Ruth felt the change with a thrill of pride, yet dared suggest the possibility of failure, as a finer nature would have shrunk from doing in such a happy, hopeful hour as that.

"If the learned gentlemen decide that the poems have no worth, what then?"

He looked at her an instant, like one fallen from the clouds, then squared his shoulders, as if resettling the burden put off for a day, and answered bravely, though a sudden shadow crossed his face, "Then I give up my dream and fall to work again,—no poet, but a man, who will do his best to be an honest one. I have promised Uncle to abide by this decision, and I'll keep my word."

"Will it be very hard, Nat?" and Ruth's eyes grew pitiful, for in his she read how much the sacrifice would cost him.

"Ay, lass, very hard," he said briefly; then added, with an eloquent change in voice and face, "unless you help me bear it. Sweetheart, whichever road I take, I had no thought to go alone. Will you walk with me, Ruth? God knows I'll make the way as smooth and pleasant as a faithful husband can."

The busy hands stopped working there, for Nat held them fast in his, and all her downcast eyes could see were the gay flowers her needle wrought, agitated by the beating of the man's heart underneath. Her color deepened beautifully and her lips trembled, in spite of the arch smile they wore, as she said half-tenderly, half-wilfully,—

"But I should be afeared to marry a poet, if they are such strange and delicate creatures as I've heard tell. 'Twould be like keeping house for a butterfly. I tried to cage one once; but the poor thing spoilt its pretty wings beating against the bars, and when I let it go it just dropped down and died among the roses there."

"But if I be no poet, only a plain farmer, with no ambition except how I may prosper and make my wife a happy woman, what answer then, Ruth?" he asked, feeling as the morning-glories might have felt if a cold wind had blown over them.

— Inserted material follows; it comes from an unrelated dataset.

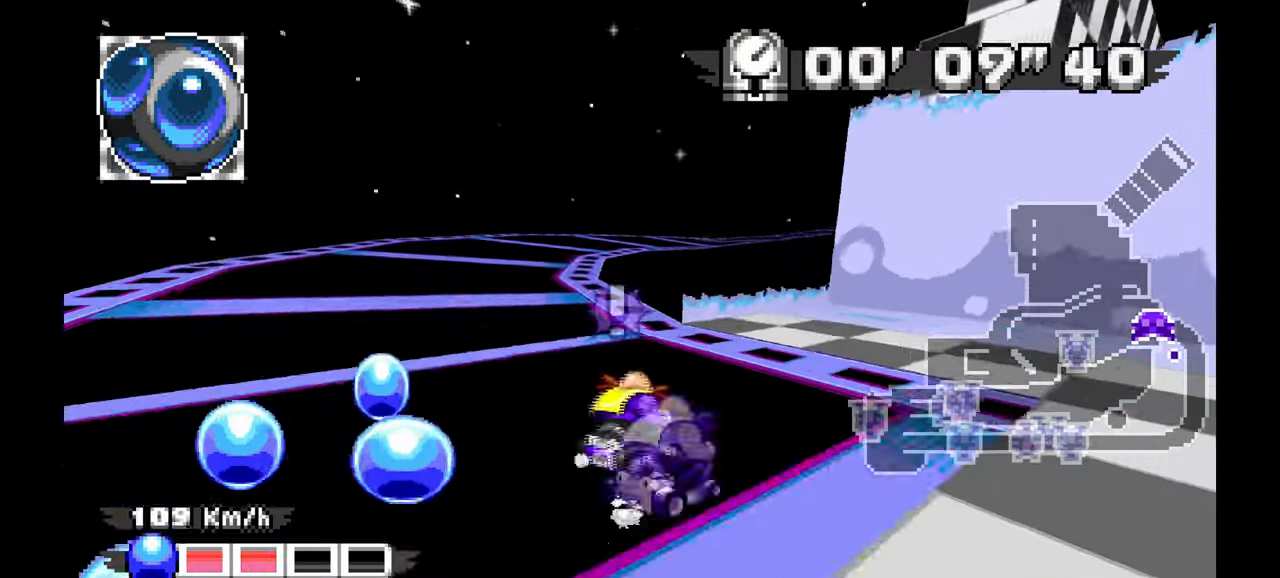
{"buttons": ["A"], "left_stick": "center", "events": [[200, "left_stick", "center"], [350, "left_stick", "right"], [483, "left_stick", "center"]]}
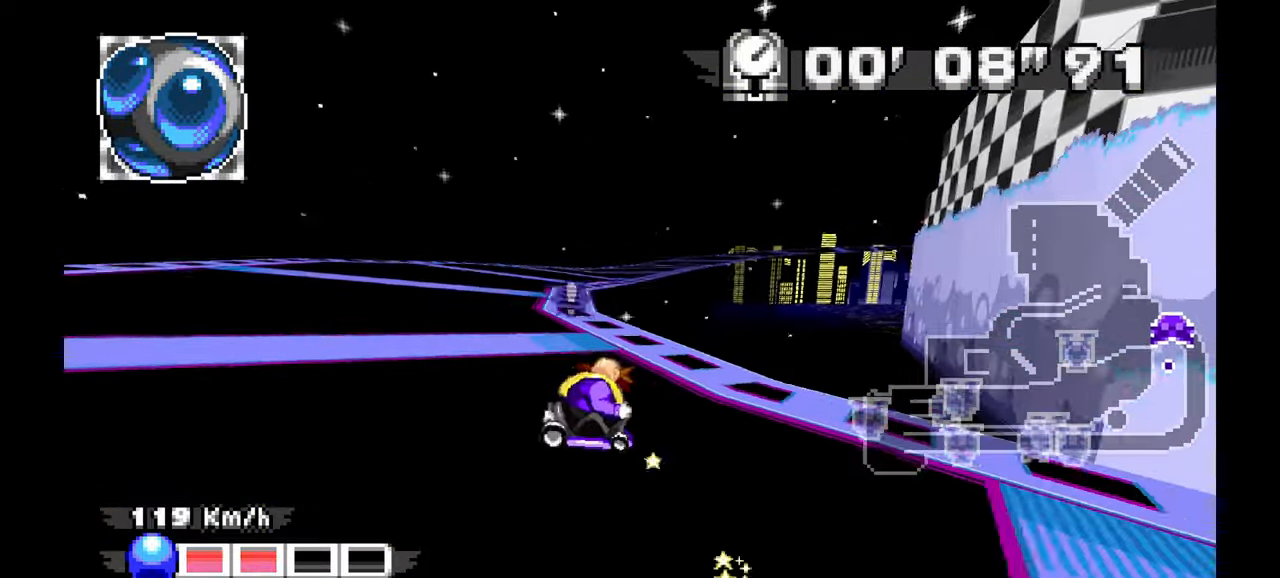
{"buttons": ["A"], "left_stick": "left", "events": [[100, "left_stick", "right"], [283, "left_stick", "center"], [333, "left_stick", "left"]]}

"Dear lad, it's this!" and, throwing both arms about his neck, the honest little creature kissed his brown cheek heartily.

After that no wonder if Ruth forgot her work, never saw an audacious sunbeam withering the yellow roses she had caused to bloom, never heard the buzz of an invading fly, nor thought to praise the labor of her hands, though her plump cheek was taking off impressions of the buttons on the noble waistcoat. While to Nat the little dairy had suddenly become a Paradise, life for a moment was all poetry, and nothing in the wide world seemed impossible.